NVIDIA GPU’s currently run on two types of architectures – Fermi and Kepler. The Fermi architecture has been around for several years. The new Kepler architecture was announced a few months ago. For CUDA software developers one very nice feature in Kepler is Dynamic Parallelism. The figure above shows data traffic between CPU’s and GPU’s across the PCIe bus in the older Fermi architecture (left) and the new Kepler architecture (right).
In Fermi, data transits from CPU to GPU across the PCIe bus, a single CUDA kernel execute son the GPU, and then data returns across the bus back to the CPU. This round-robin data traffic occurs for each and every kernel launch. Unfortunately the PCIe bus is slow, much slower than CPU and GPU speeds, and so we try to avoid CPU to GPU data transfers whenever possible. In fact, the PCIe bus can become a severe bottleneck for many types of algorithms.

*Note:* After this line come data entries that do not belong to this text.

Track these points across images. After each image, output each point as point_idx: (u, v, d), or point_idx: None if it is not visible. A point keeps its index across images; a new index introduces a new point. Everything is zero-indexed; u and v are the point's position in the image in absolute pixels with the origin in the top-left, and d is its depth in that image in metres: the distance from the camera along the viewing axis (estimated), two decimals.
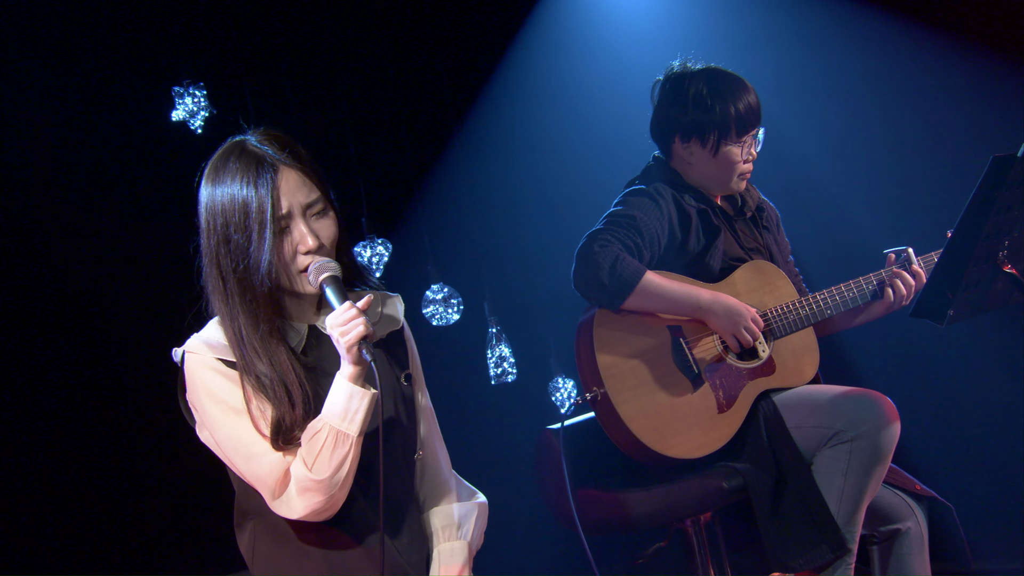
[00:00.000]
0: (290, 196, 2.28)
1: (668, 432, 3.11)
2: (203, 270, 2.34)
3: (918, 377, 5.94)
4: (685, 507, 3.14)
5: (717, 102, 3.28)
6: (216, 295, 2.32)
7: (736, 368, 3.20)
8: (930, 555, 3.22)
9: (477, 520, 2.52)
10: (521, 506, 5.03)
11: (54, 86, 5.04)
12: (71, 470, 4.97)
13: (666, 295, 3.14)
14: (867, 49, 5.66)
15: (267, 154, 2.30)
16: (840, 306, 3.26)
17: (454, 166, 6.25)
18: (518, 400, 5.95)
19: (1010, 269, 2.79)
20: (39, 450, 4.93)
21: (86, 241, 5.09)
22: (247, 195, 2.26)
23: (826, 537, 3.04)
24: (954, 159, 5.30)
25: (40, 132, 5.01)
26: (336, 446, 2.23)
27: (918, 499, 3.24)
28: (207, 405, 2.31)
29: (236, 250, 2.27)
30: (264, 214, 2.25)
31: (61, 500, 4.94)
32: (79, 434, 5.00)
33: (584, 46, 6.20)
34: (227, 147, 2.35)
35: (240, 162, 2.29)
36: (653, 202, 3.24)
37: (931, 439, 5.75)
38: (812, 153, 5.80)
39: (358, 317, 2.23)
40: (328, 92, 5.67)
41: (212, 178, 2.32)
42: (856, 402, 3.10)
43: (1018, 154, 2.65)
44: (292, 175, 2.30)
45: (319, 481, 2.24)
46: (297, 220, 2.29)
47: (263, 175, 2.27)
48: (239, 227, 2.26)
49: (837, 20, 5.71)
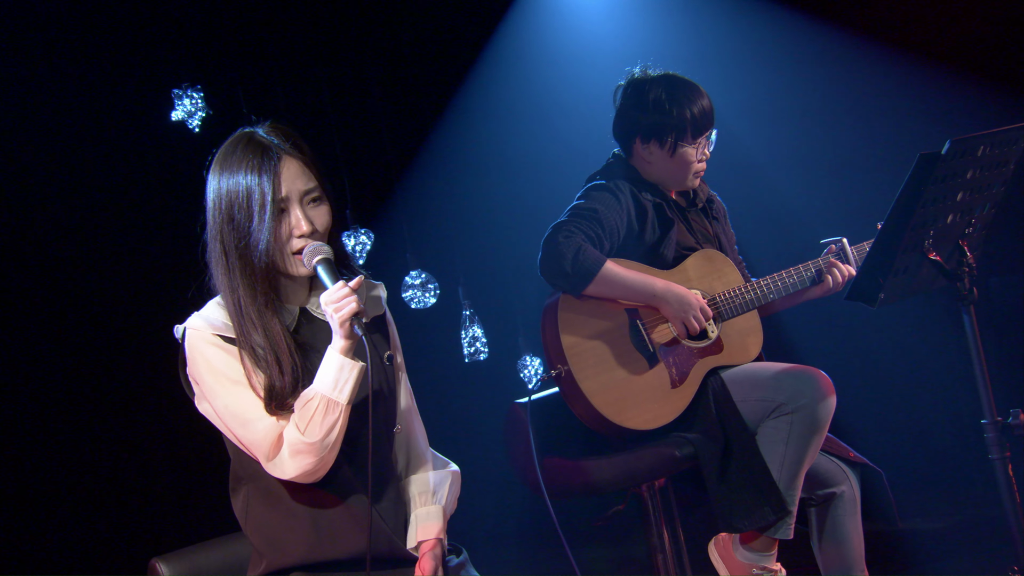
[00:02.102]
0: (290, 183, 2.30)
1: (626, 406, 3.12)
2: (207, 246, 2.35)
3: (852, 354, 5.98)
4: (641, 473, 3.15)
5: (674, 106, 3.27)
6: (219, 269, 2.32)
7: (687, 348, 3.21)
8: (862, 516, 3.24)
9: (451, 487, 2.53)
10: (492, 473, 5.04)
11: (64, 87, 5.01)
12: (80, 440, 4.94)
13: (624, 283, 3.14)
14: (807, 58, 5.68)
15: (272, 143, 2.32)
16: (781, 291, 3.28)
17: (431, 163, 6.24)
18: (489, 376, 5.96)
19: (934, 257, 2.81)
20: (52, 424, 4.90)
21: (92, 230, 5.06)
22: (252, 178, 2.28)
23: (769, 500, 3.05)
24: (885, 157, 5.33)
25: (50, 130, 4.98)
26: (327, 412, 2.24)
27: (852, 465, 3.25)
28: (206, 377, 2.31)
29: (239, 228, 2.28)
30: (265, 196, 2.27)
31: (71, 469, 4.92)
32: (88, 409, 4.97)
33: (550, 52, 6.19)
34: (236, 136, 2.37)
35: (248, 149, 2.31)
36: (613, 196, 3.24)
37: (864, 411, 5.79)
38: (757, 152, 5.82)
39: (351, 295, 2.24)
40: (315, 95, 5.65)
41: (221, 163, 2.34)
42: (796, 377, 3.12)
43: (942, 152, 2.67)
44: (293, 164, 2.32)
45: (311, 444, 2.24)
46: (294, 205, 2.31)
47: (267, 161, 2.29)
48: (242, 207, 2.28)
49: (781, 31, 5.73)
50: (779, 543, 3.15)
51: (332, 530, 2.34)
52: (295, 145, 2.34)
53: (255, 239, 2.27)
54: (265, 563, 2.36)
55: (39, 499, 4.84)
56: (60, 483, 4.88)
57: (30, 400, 4.85)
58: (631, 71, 3.40)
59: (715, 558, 3.21)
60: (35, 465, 4.84)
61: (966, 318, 2.84)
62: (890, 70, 5.43)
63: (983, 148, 2.76)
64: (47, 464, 4.86)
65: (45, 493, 4.84)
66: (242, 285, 2.30)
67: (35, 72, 4.90)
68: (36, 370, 4.88)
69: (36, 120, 4.92)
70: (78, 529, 4.87)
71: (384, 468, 2.44)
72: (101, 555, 4.85)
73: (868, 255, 2.86)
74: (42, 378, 4.89)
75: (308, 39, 5.72)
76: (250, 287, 2.30)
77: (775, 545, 3.15)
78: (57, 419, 4.91)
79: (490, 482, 5.41)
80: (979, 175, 2.79)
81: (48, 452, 4.87)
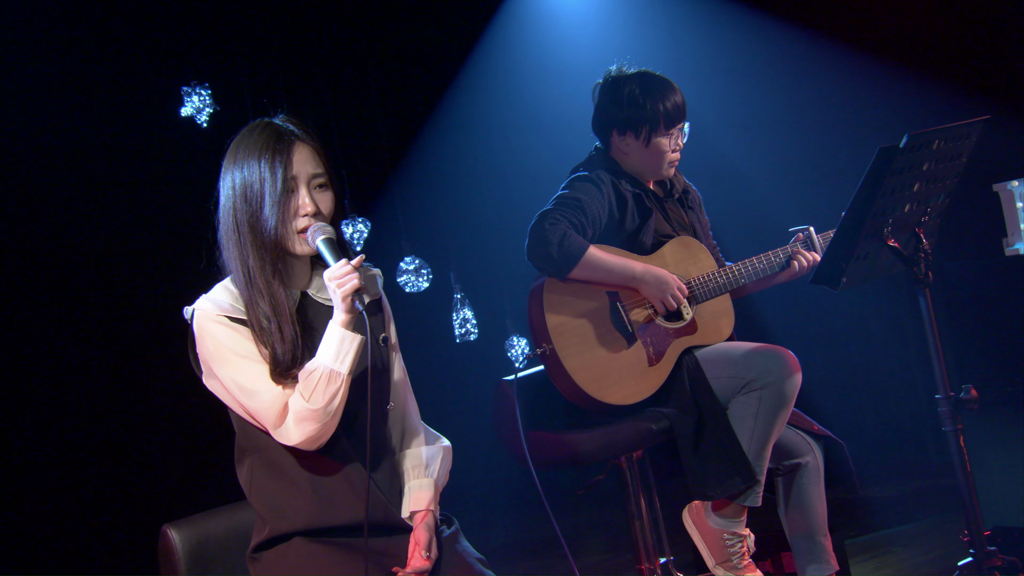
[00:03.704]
0: (300, 165, 2.33)
1: (606, 383, 3.12)
2: (220, 222, 2.35)
3: (818, 335, 6.01)
4: (620, 446, 3.15)
5: (648, 101, 3.27)
6: (231, 242, 2.33)
7: (664, 328, 3.22)
8: (825, 484, 3.25)
9: (443, 461, 2.53)
10: (481, 447, 5.05)
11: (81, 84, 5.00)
12: (99, 416, 4.95)
13: (605, 267, 3.14)
14: (776, 59, 5.68)
15: (287, 129, 2.35)
16: (752, 276, 3.28)
17: (424, 156, 6.24)
18: (479, 355, 5.97)
19: (893, 243, 2.81)
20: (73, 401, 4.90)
21: (111, 218, 5.06)
22: (266, 157, 2.30)
23: (739, 470, 3.06)
24: (848, 150, 5.34)
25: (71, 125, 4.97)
26: (329, 382, 2.25)
27: (816, 438, 3.26)
28: (213, 353, 2.31)
29: (251, 203, 2.30)
30: (276, 173, 2.29)
31: (91, 442, 4.93)
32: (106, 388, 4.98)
33: (536, 54, 6.19)
34: (255, 123, 2.39)
35: (265, 133, 2.34)
36: (595, 186, 3.23)
37: (828, 387, 5.81)
38: (731, 146, 5.82)
39: (353, 272, 2.25)
40: (315, 92, 5.64)
41: (239, 145, 2.35)
42: (765, 356, 3.12)
43: (900, 145, 2.67)
44: (305, 149, 2.34)
45: (315, 411, 2.25)
46: (302, 186, 2.33)
47: (281, 143, 2.31)
48: (255, 184, 2.29)
49: (753, 34, 5.73)
50: (748, 510, 3.17)
51: (331, 498, 2.34)
52: (308, 134, 2.37)
53: (266, 214, 2.29)
54: (269, 529, 2.36)
55: (62, 469, 4.85)
56: (81, 456, 4.89)
57: (55, 379, 4.87)
58: (609, 70, 3.39)
59: (689, 524, 3.22)
60: (58, 438, 4.85)
61: (922, 301, 2.84)
62: (853, 70, 5.44)
63: (938, 142, 2.76)
64: (69, 438, 4.88)
65: (67, 464, 4.86)
66: (252, 255, 2.30)
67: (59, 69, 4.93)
68: (63, 351, 4.89)
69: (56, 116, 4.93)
70: (96, 497, 4.89)
71: (379, 442, 2.44)
72: (117, 521, 4.87)
73: (832, 242, 2.86)
74: (69, 359, 4.90)
75: (309, 40, 5.71)
76: (259, 258, 2.30)
77: (744, 512, 3.17)
78: (78, 397, 4.92)
79: (479, 455, 5.42)
80: (934, 167, 2.80)
81: (69, 427, 4.88)
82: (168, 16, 5.14)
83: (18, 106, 4.85)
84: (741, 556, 3.17)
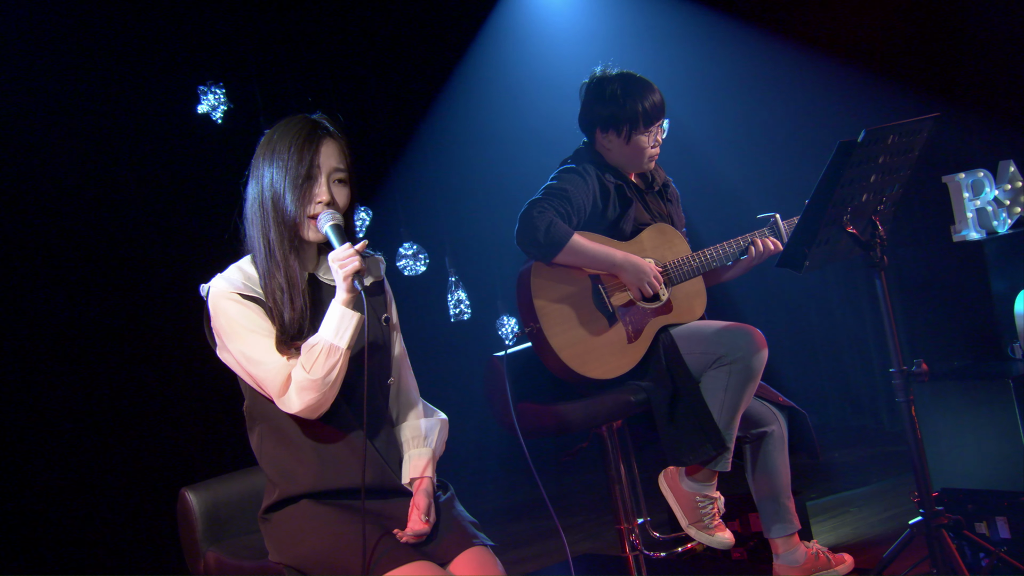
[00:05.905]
0: (326, 158, 2.34)
1: (589, 359, 3.12)
2: (248, 196, 2.37)
3: (783, 313, 6.02)
4: (602, 416, 3.15)
5: (628, 100, 3.25)
6: (256, 215, 2.34)
7: (642, 308, 3.21)
8: (789, 451, 3.26)
9: (440, 432, 2.53)
10: (474, 418, 5.06)
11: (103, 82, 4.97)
12: (122, 387, 4.94)
13: (588, 253, 3.13)
14: (746, 60, 5.68)
15: (321, 124, 2.37)
16: (722, 259, 3.28)
17: (422, 149, 6.22)
18: (472, 334, 5.97)
19: (851, 230, 2.81)
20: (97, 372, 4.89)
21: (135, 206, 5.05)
22: (296, 146, 2.32)
23: (710, 438, 3.07)
24: (811, 144, 5.34)
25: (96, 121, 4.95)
26: (329, 355, 2.25)
27: (781, 408, 3.27)
28: (226, 327, 2.32)
29: (276, 183, 2.31)
30: (304, 160, 2.31)
31: (114, 410, 4.92)
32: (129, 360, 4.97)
33: (528, 53, 6.18)
34: (295, 116, 2.40)
35: (300, 125, 2.36)
36: (581, 178, 3.22)
37: (791, 361, 5.84)
38: (704, 141, 5.82)
39: (355, 255, 2.26)
40: (320, 89, 5.62)
41: (276, 132, 2.37)
42: (734, 333, 3.12)
43: (858, 140, 2.67)
44: (333, 144, 2.36)
45: (314, 381, 2.25)
46: (323, 177, 2.34)
47: (313, 134, 2.34)
48: (284, 167, 2.31)
49: (725, 38, 5.73)
50: (718, 474, 3.17)
51: (335, 462, 2.34)
52: (338, 132, 2.39)
53: (287, 196, 2.31)
54: (278, 491, 2.37)
55: (88, 438, 4.85)
56: (105, 425, 4.89)
57: (83, 352, 4.87)
58: (594, 71, 3.38)
59: (664, 488, 3.23)
60: (84, 409, 4.84)
61: (878, 283, 2.85)
62: (816, 71, 5.44)
63: (893, 137, 2.76)
64: (95, 408, 4.87)
65: (93, 432, 4.85)
66: (273, 229, 2.32)
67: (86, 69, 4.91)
68: (93, 327, 4.89)
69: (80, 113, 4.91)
70: (119, 463, 4.88)
71: (379, 414, 2.44)
72: (139, 484, 4.87)
73: (795, 228, 2.86)
74: (97, 334, 4.90)
75: (314, 40, 5.69)
76: (279, 233, 2.32)
77: (715, 476, 3.17)
78: (105, 369, 4.92)
79: (472, 425, 5.43)
80: (889, 160, 2.80)
81: (95, 398, 4.88)
82: (187, 21, 5.13)
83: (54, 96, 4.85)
84: (712, 517, 3.18)
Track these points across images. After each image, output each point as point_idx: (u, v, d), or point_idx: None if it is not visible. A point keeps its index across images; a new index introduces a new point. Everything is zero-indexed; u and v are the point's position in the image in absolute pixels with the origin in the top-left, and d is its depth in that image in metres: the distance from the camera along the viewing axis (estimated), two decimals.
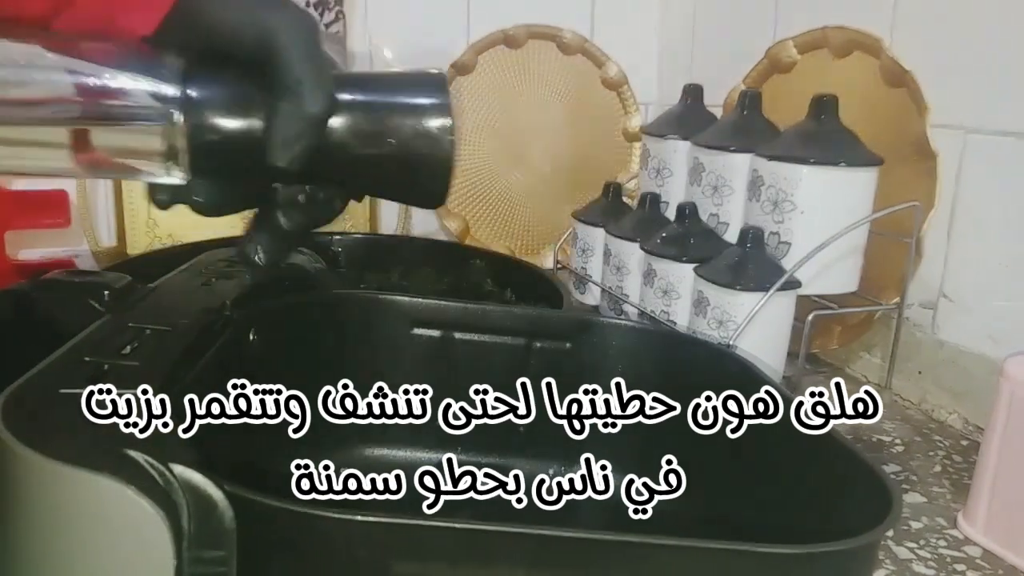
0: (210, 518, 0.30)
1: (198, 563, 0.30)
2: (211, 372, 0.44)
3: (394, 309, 0.58)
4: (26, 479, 0.30)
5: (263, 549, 0.31)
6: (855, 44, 0.83)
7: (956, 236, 0.75)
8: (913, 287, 0.78)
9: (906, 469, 0.68)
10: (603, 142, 1.20)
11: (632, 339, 0.58)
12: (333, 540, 0.31)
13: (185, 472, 0.30)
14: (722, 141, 0.78)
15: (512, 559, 0.31)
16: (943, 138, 0.75)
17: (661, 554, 0.32)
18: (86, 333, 0.41)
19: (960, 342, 0.75)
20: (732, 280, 0.68)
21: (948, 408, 0.76)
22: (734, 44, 1.04)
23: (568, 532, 0.31)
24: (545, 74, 1.17)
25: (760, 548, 0.31)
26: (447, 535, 0.31)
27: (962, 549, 0.57)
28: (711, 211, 0.79)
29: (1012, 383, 0.55)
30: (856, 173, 0.70)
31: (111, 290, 0.45)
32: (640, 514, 0.52)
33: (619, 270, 0.84)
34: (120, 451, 0.30)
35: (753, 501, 0.48)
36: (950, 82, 0.74)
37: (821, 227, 0.69)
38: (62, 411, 0.33)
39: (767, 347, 0.69)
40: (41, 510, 0.30)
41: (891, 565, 0.54)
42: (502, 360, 0.58)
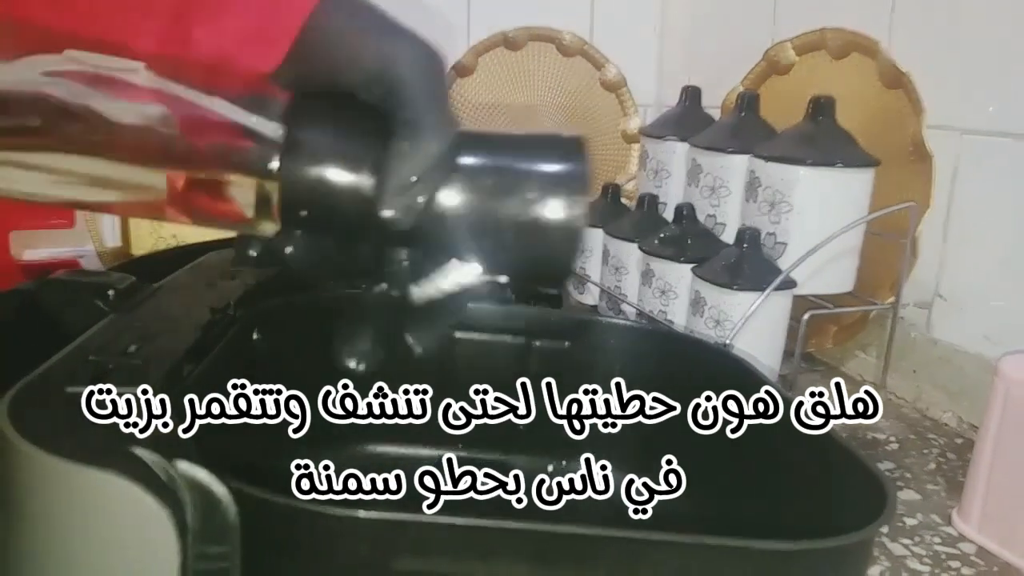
0: (214, 514, 0.30)
1: (202, 559, 0.30)
2: (215, 371, 0.44)
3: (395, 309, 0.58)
4: (32, 476, 0.30)
5: (266, 545, 0.32)
6: (853, 46, 0.83)
7: (952, 236, 0.76)
8: (908, 287, 0.78)
9: (901, 467, 0.68)
10: (602, 143, 1.20)
11: (630, 339, 0.58)
12: (336, 536, 0.31)
13: (189, 469, 0.30)
14: (720, 142, 0.78)
15: (513, 555, 0.31)
16: (939, 139, 0.75)
17: (659, 550, 0.32)
18: (91, 332, 0.42)
19: (955, 341, 0.76)
20: (729, 280, 0.69)
21: (943, 406, 0.77)
22: (732, 46, 1.05)
23: (569, 528, 0.32)
24: (545, 76, 1.17)
25: (756, 544, 0.32)
26: (449, 531, 0.31)
27: (956, 546, 0.57)
28: (708, 212, 0.79)
29: (1006, 382, 0.55)
30: (852, 174, 0.71)
31: (116, 290, 0.46)
32: (640, 514, 0.53)
33: (617, 270, 0.85)
34: (125, 448, 0.30)
35: (750, 499, 0.48)
36: (947, 84, 0.75)
37: (817, 227, 0.70)
38: (68, 409, 0.33)
39: (763, 346, 0.69)
40: (47, 507, 0.30)
41: (886, 561, 0.55)
42: (502, 359, 0.58)
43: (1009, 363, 0.56)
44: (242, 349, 0.49)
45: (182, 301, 0.48)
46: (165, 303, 0.48)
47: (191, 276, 0.54)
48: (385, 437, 0.57)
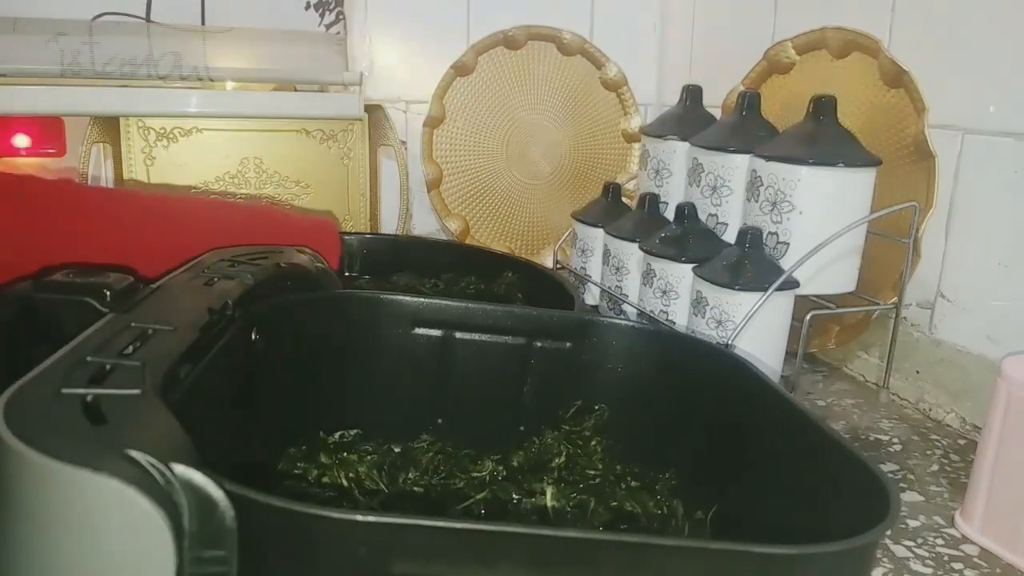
0: (211, 517, 0.30)
1: (199, 562, 0.30)
2: (213, 372, 0.44)
3: (395, 309, 0.58)
4: (27, 479, 0.30)
5: (263, 548, 0.31)
6: (854, 45, 0.83)
7: (954, 236, 0.76)
8: (911, 287, 0.78)
9: (904, 468, 0.68)
10: (603, 143, 1.20)
11: (631, 339, 0.58)
12: (334, 540, 0.31)
13: (186, 472, 0.30)
14: (721, 142, 0.78)
15: (512, 559, 0.31)
16: (941, 138, 0.75)
17: (660, 554, 0.32)
18: (88, 333, 0.41)
19: (957, 342, 0.76)
20: (730, 280, 0.68)
21: (946, 407, 0.77)
22: (733, 45, 1.05)
23: (568, 532, 0.31)
24: (545, 75, 1.17)
25: (759, 548, 0.31)
26: (447, 535, 0.31)
27: (959, 548, 0.57)
28: (710, 211, 0.79)
29: (1009, 383, 0.55)
30: (854, 173, 0.70)
31: (113, 290, 0.46)
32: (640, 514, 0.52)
33: (618, 270, 0.84)
34: (121, 451, 0.30)
35: (752, 501, 0.48)
36: (948, 83, 0.75)
37: (819, 227, 0.70)
38: (64, 411, 0.33)
39: (765, 347, 0.69)
40: (43, 510, 0.30)
41: (889, 563, 0.54)
42: (503, 360, 0.58)
43: (1012, 364, 0.56)
44: (241, 349, 0.49)
45: (180, 301, 0.48)
46: (163, 303, 0.48)
47: (189, 276, 0.54)
48: (384, 436, 0.56)
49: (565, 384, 0.58)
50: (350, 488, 0.51)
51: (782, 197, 0.71)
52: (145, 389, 0.35)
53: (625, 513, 0.51)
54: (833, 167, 0.69)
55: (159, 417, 0.34)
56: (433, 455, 0.55)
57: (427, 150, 1.15)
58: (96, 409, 0.33)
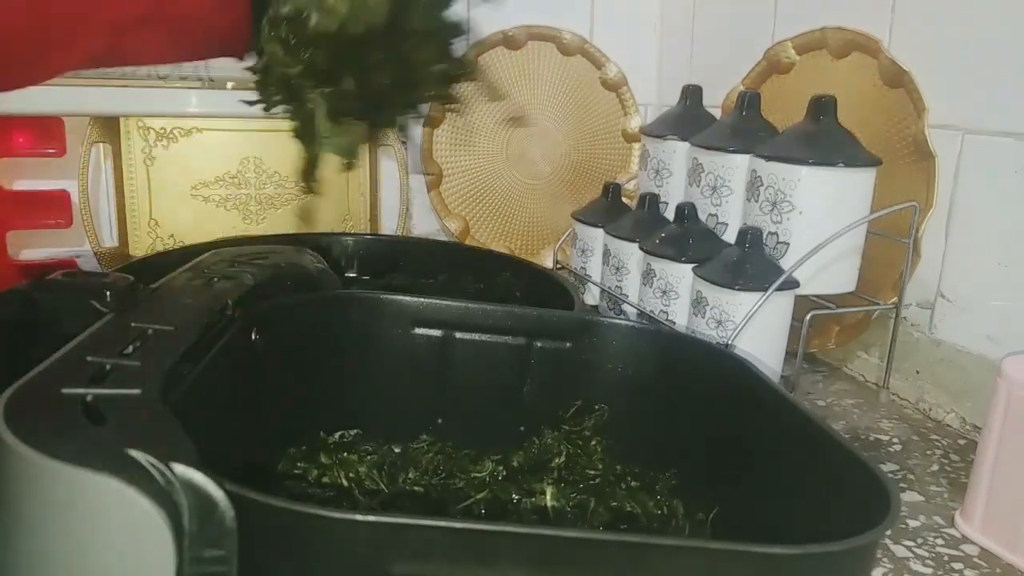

In Kepler, data transits from CPU to GPU through the PCIe bus, but then with Dynamic Parallelism one kernel can spawn one to several additional kernels without the need for data transfers back to the CPU. All of the kernels and their associated datasets remain on the GPU, thus avoiding the need for PCIe bus traffic. When some required synchronization point is reached, the GPU kernels finally terminate and data transfers to the CPU take place. This form of Dynamic Parallelism can result in considerable speedup for many types of software applications.
Kepler’s Dynamic Parallelism will allow GPU software developers to create nested kernels, minimize CPU to GPU communication streams, and improve software performance dramatically.